◆ Exercise details
Whenever a line in the entries below contains "this", copy that line.
○ ○ ○ ○
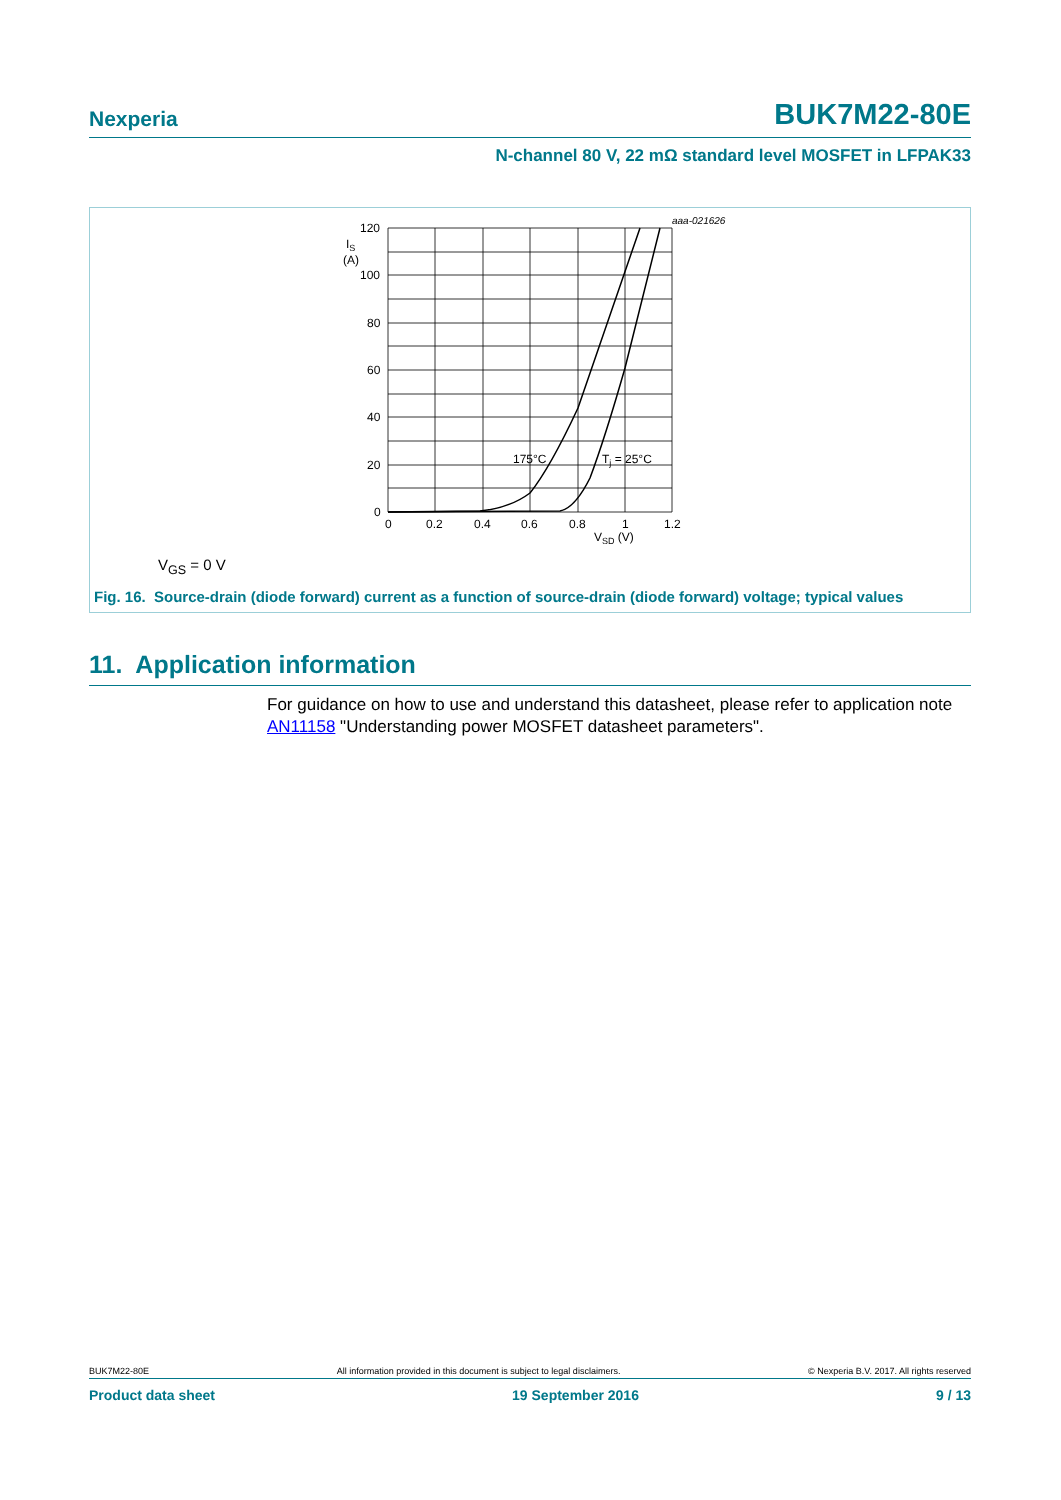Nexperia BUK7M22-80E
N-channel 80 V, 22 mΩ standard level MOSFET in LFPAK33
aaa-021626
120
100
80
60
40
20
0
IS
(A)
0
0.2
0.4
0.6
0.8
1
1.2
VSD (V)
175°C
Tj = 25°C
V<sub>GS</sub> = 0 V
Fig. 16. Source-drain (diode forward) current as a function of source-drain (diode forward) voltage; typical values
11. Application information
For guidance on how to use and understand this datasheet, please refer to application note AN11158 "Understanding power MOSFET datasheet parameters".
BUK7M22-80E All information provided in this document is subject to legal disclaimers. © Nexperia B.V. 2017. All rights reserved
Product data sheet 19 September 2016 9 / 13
○ ○ ○ ○
◆ Output
For guidance on how to use and understand this datasheet, please refer to application note AN11158 "Understanding power MOSFET datasheet parameters".
BUK7M22-80E All information provided in this document is subject to legal disclaimers. © Nexperia B.V. 2017. All rights reserved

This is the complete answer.